Work required: Word for word, restate all the records; images are not part of the copy.

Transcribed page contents
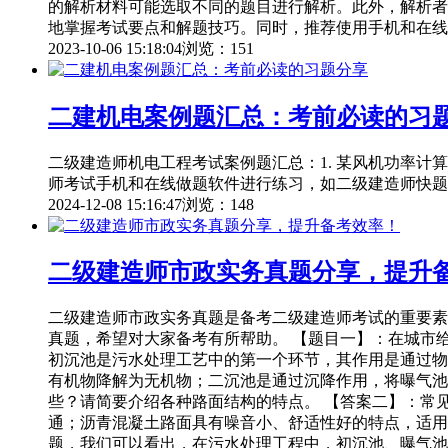
的解析材料可能选取不同的题目进行解析。此外，解析者
地掌握考试要点和解题技巧。同时，推荐使用手机和在线
2023-10-06 15:18:04
浏览：151
二建机电案例题汇总：考前必读的习
二级建造师机电工程考试案例题汇总：1. 某风机功率计
师考试手机和在线做题软件进行练习，如二级建造师快题
2024-12-08 15:16:47
浏览：148
二级建造师市政实务真题分享，提升
二级建造师市政实务真题是备考二级建造师考试的重要素
真题，希望对大家备考有所帮助。 【题目一】：在城市
初沉池是污水处理工艺中的第一个环节，其作用是通过物
有机物降解为无机物；二沉池是通过沉降作用，将曝气池
些？请简要介绍各种路面结构的特点。 【答案二】：常
通；沥青混凝土路面具有噪音小、舒适性好的特点，适用
题，我们可以看出，在污水处理工程中，初沉池、曝气池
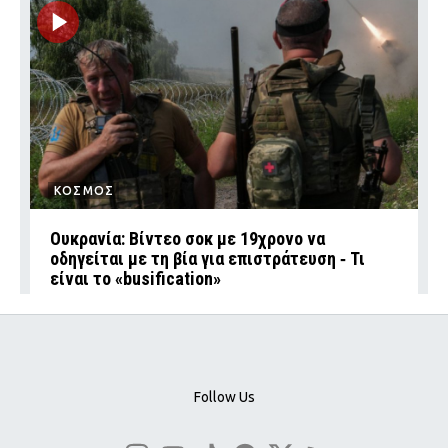
ΚΟΣΜΟΣ
Ουκρανία: Βίντεο σοκ με 19χρονο να
οδηγείται με τη βία για επιστράτευση ‑ Τι
είναι το «busification»
Follow Us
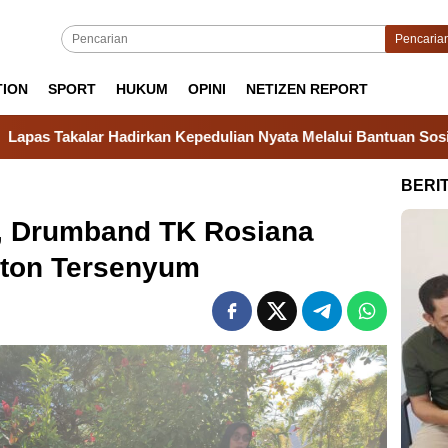
Pencaria
TION
SPORT
HUKUM
OPINI
NETIZEN REPORT
kan Kepedulian Nyata Melalui Bantuan Sosial untuk Keluarga W
BERI
, Drumband TK Rosiana
nton Tersenyum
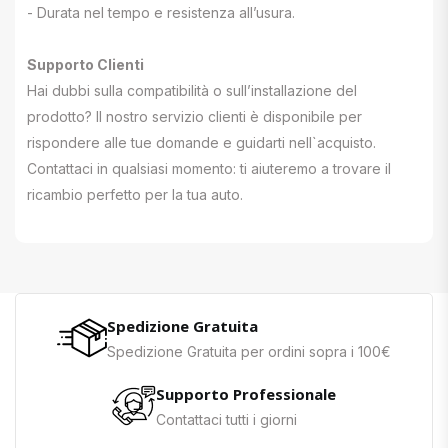
- Durata nel tempo e resistenza all’usura.
Supporto Clienti
Hai dubbi sulla compatibilità o sull’installazione del
prodotto? Il nostro servizio clienti è disponibile per
rispondere alle tue domande e guidarti nell`acquisto.
Contattaci in qualsiasi momento: ti aiuteremo a trovare il
ricambio perfetto per la tua auto.
Spedizione Gratuita
Spedizione Gratuita per ordini sopra i 100€
Supporto Professionale
Contattaci tutti i giorni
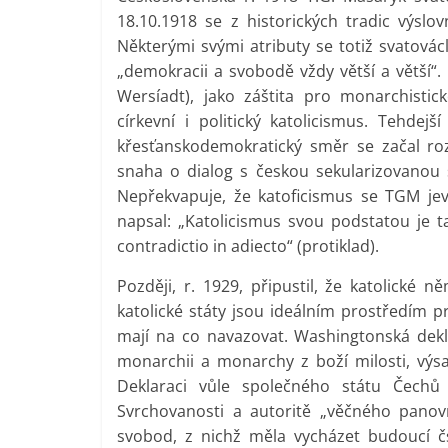
18.10.1918 se z historických tradic výslo
Některými svými atributy se totiž svatovác
„demokracii a svobodě vždy větší a větší“. 
Wersíadt), jako záštita pro monarchisticko
církevní i politický katolicismus. Tehdejší
křesťanskodemokratický směr se začal ro
snaha o dialog s českou sekularizovanou s
Nepřekvapuje, že katoficismus se TGM jev
napsal: „Katolicismus svou podstatou je ta
contradictio in adiecto“ (protiklad).
Později, r. 1929, připustil, že katolické
katolické státy jsou ideálním prostředím p
mají na co navazovat. Washingtonská deklar
monarchii a monarchy z boží milosti, výsad
Deklaraci vůle společného státu Čechů 
Svrchovanosti a autoritě „věčného panov
svobod, z nichž měla vycházet budoucí č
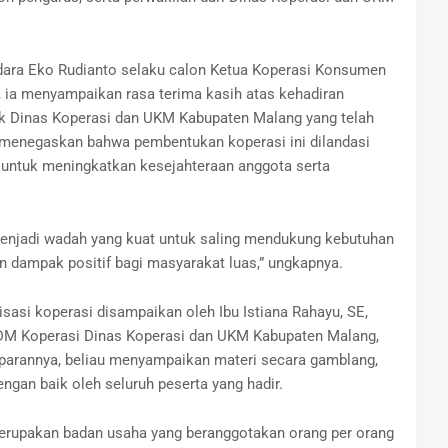
ara Eko Rudianto selaku calon Ketua Koperasi Konsumen
 ia menyampaikan rasa terima kasih atas kehadiran
ak Dinas Koperasi dan UKM Kabupaten Malang yang telah
 menegaskan bahwa pembentukan koperasi ini dilandasi
untuk meningkatkan kesejahteraan anggota serta
 menjadi wadah yang kuat untuk saling mendukung kebutuhan
dampak positif bagi masyarakat luas,” ungkapnya.
isasi koperasi disampaikan oleh Ibu
Istiana Rahayu, SE,
M Koperasi Dinas Koperasi dan UKM Kabupaten Malang,
parannya, beliau menyampaikan materi secara gamblang,
engan baik oleh seluruh peserta yang hadir.
rupakan badan usaha yang beranggotakan orang per orang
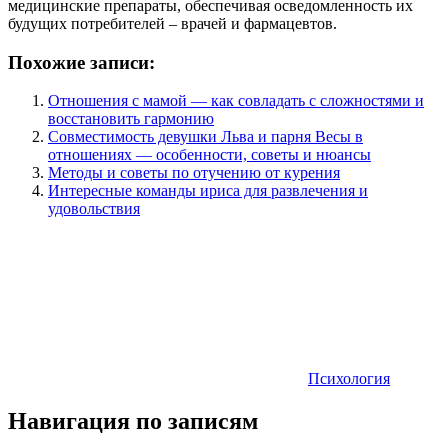
медицинские препараты, обеспечивая осведомленность их
будущих потребителей – врачей и фармацевтов.
Похожие записи:
Отношения с мамой — как совладать с сложностями и
восстановить гармонию
Совместимость девушки Льва и парня Весы в
отношениях — особенности, советы и нюансы
Методы и советы по отучению от курения
Интересные команды ириса для развлечения и
удовольствия
Психология
Навигация по записям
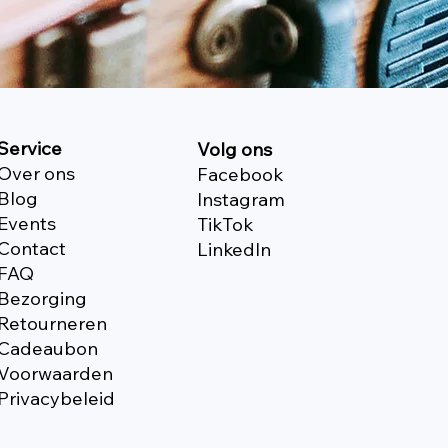
Service
Volg ons
Over ons
Facebook
Blog
Instagram
Events
TikTok
Contact
Linkedln
FAQ
Bezorging
Retourneren
Cadeaubon
Voorwaarden
Privacybeleid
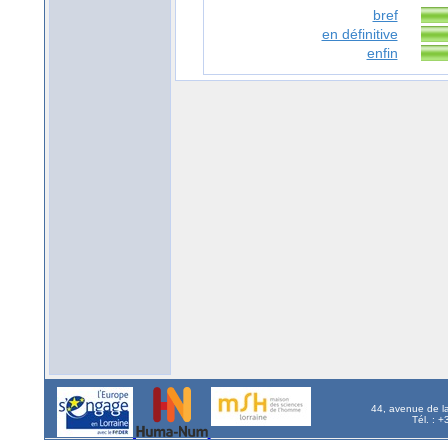
bref
en définitive
enfin
44, avenue de l
Tél. : 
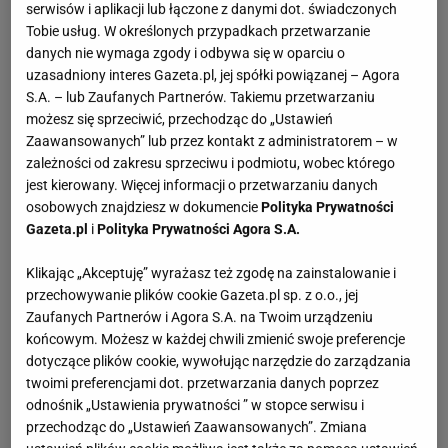
serwisów i aplikacji lub łączone z danymi dot. świadczonych
Tobie usług. W określonych przypadkach przetwarzanie
danych nie wymaga zgody i odbywa się w oparciu o
uzasadniony interes Gazeta.pl, jej spółki powiązanej – Agora
S.A. – lub Zaufanych Partnerów. Takiemu przetwarzaniu
możesz się sprzeciwić, przechodząc do „Ustawień
Zaawansowanych” lub przez kontakt z administratorem – w
zależności od zakresu sprzeciwu i podmiotu, wobec którego
jest kierowany. Więcej informacji o przetwarzaniu danych
osobowych znajdziesz w dokumencie
Polityka Prywatności
Gazeta.pl
i
Polityka Prywatności Agora S.A.
Klikając „Akceptuję” wyrażasz też zgodę na zainstalowanie i
przechowywanie plików cookie Gazeta.pl sp. z o.o., jej
Zaufanych Partnerów i Agora S.A. na Twoim urządzeniu
końcowym. Możesz w każdej chwili zmienić swoje preferencje
dotyczące plików cookie, wywołując narzędzie do zarządzania
twoimi preferencjami dot. przetwarzania danych poprzez
odnośnik „Ustawienia prywatności ” w stopce serwisu i
przechodząc do „Ustawień Zaawansowanych”. Zmiana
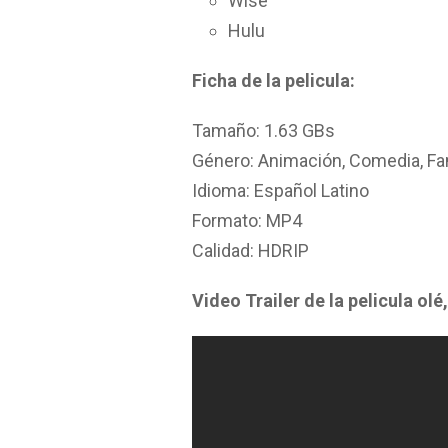
Wise
Hulu
Ficha de la pelicula:
Tamaño: 1.63 GBs
Género: Animación, Comedia, Fa
Idioma: Español Latino
Formato: MP4
Calidad: HDRIP
Video Trailer de la pelicula olé,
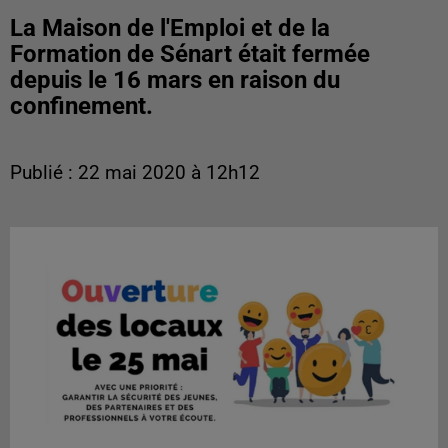
La Maison de l'Emploi et de la
Formation de Sénart était fermée
depuis le 16 mars en raison du
confinement.
Publié : 22 mai 2020 à 12h12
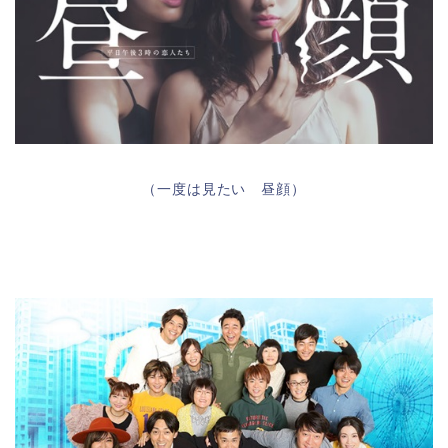
（一度は見たい 昼顔）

Response:
的解析材料可能选取不同的题目进行解析。此外，解析者
地掌握考试要点和解题技巧。同时，推荐使用手机和在线
2023-10-06 15:18:04
浏览：151
二建机电案例题汇总：考前必读的习
二级建造师机电工程考试案例题汇总：1. 某风机功率计
师考试手机和在线做题软件进行练习，如二级建造师快题
2024-12-08 15:16:47
浏览：148
二级建造师市政实务真题分享，提升
二级建造师市政实务真题是备考二级建造师考试的重要素
真题，希望对大家备考有所帮助。 【题目一】：在城市
初沉池是污水处理工艺中的第一个环节，其作用是通过物
有机物降解为无机物；二沉池是通过沉降作用，将曝气池
些？请简要介绍各种路面结构的特点。 【答案二】：常
通；沥青混凝土路面具有噪音小、舒适性好的特点，适用
题，我们可以看出，在污水处理工程中，初沉池、曝气池
ΚΟΣΜΟΣ
Ουκρανία: Βίντεο σοκ με 19χρονο να
οδηγείται με τη βία για επιστράτευση ‑ Τι
είναι το «busification»
Follow Us
Pencaria
TION
SPORT
HUKUM
OPINI
NETIZEN REPORT
kan Kepedulian Nyata Melalui Bantuan Sosial untuk Keluarga W
BERI
, Drumband TK Rosiana
nton Tersenyum
- Durata nel tempo e resistenza all’usura.
Supporto Clienti
Hai dubbi sulla compatibilità o sull’installazione del
prodotto? Il nostro servizio clienti è disponibile per
rispondere alle tue domande e guidarti nell`acquisto.
Contattaci in qualsiasi momento: ti aiuteremo a trovare il
ricambio perfetto per la tua auto.
Spedizione Gratuita
Spedizione Gratuita per ordini sopra i 100€
Supporto Professionale
Contattaci tutti i giorni
18.10.1918 se z historických tradic výslo
Některými svými atributy se totiž svatovác
„demokracii a svobodě vždy větší a větší“. 
Wersíadt), jako záštita pro monarchisticko
církevní i politický katolicismus. Tehdejší
křesťanskodemokratický směr se začal ro
snaha o dialog s českou sekularizovanou s
Nepřekvapuje, že katoficismus se TGM jev
napsal: „Katolicismus svou podstatou je ta
contradictio in adiecto“ (protiklad).
Později, r. 1929, připustil, že katolické
katolické státy jsou ideálním prostředím p
mají na co navazovat. Washingtonská deklar
monarchii a monarchy z boží milosti, výsad
Deklaraci vůle společného státu Čechů 
Svrchovanosti a autoritě „věčného panov
svobod, z nichž měla vycházet budoucí č
ara Eko Rudianto selaku calon Ketua Koperasi Konsumen
 ia menyampaikan rasa terima kasih atas kehadiran
ak Dinas Koperasi dan UKM Kabupaten Malang yang telah
 menegaskan bahwa pembentukan koperasi ini dilandasi
untuk meningkatkan kesejahteraan anggota serta
 menjadi wadah yang kuat untuk saling mendukung kebutuhan
dampak positif bagi masyarakat luas,” ungkapnya.
isasi koperasi disampaikan oleh Ibu
Istiana Rahayu, SE,
M Koperasi Dinas Koperasi dan UKM Kabupaten Malang,
parannya, beliau menyampaikan materi secara gamblang,
engan baik oleh seluruh peserta yang hadir.
rupakan badan usaha yang beranggotakan orang per orang
медицинские препараты, обеспечивая осведомленность их
будущих потребителей – врачей и фармацевтов.
Похожие записи:
Отношения с мамой — как совладать с сложностями и
восстановить гармонию
Совместимость девушки Льва и парня Весы в
отношениях — особенности, советы и нюансы
Методы и советы по отучению от курения
Интересные команды ириса для развлечения и
удовольствия
Психология
Навигация по записям
Service
Volg ons
Over ons
Facebook
Blog
Instagram
Events
TikTok
Contact
Linkedln
FAQ
Bezorging
Retourneren
Cadeaubon
Voorwaarden
Privacybeleid
bref
en définitive
enfin
44, avenue de l
Tél. : 
serwisów i aplikacji lub łączone z danymi dot. świadczonych
Tobie usług. W określonych przypadkach przetwarzanie
danych nie wymaga zgody i odbywa się w oparciu o
uzasadniony interes Gazeta.pl, jej spółki powiązanej – Agora
S.A. – lub Zaufanych Partnerów. Takiemu przetwarzaniu
możesz się sprzeciwić, przechodząc do „Ustawień
Zaawansowanych” lub przez kontakt z administratorem – w
zależności od zakresu sprzeciwu i podmiotu, wobec którego
jest kierowany. Więcej informacji o przetwarzaniu danych
osobowych znajdziesz w dokumencie
Polityka Prywatności
Gazeta.pl
i
Polityka Prywatności Agora S.A.
Klikając „Akceptuję” wyrażasz też zgodę na zainstalowanie i
przechowywanie plików cookie Gazeta.pl sp. z o.o., jej
Zaufanych Partnerów i Agora S.A. na Twoim urządzeniu
końcowym. Możesz w każdej chwili zmienić swoje preferencje
dotyczące plików cookie, wywołując narzędzie do zarządzania
twoimi preferencjami dot. przetwarzania danych poprzez
odnośnik „Ustawienia prywatności ” w stopce serwisu i
przechodząc do „Ustawień Zaawansowanych”. Zmiana
Wise
Hulu
Ficha de la pelicula:
Tamaño: 1.63 GBs
Género: Animación, Comedia, Fa
Idioma: Español Latino
Formato: MP4
Calidad: HDRIP
Video Trailer de la pelicula olé,
La Maison de l'Emploi et de la
Formation de Sénart était fermée
depuis le 16 mars en raison du
confinement.
Publié : 22 mai 2020 à 12h12
（一度は見たい 昼顔）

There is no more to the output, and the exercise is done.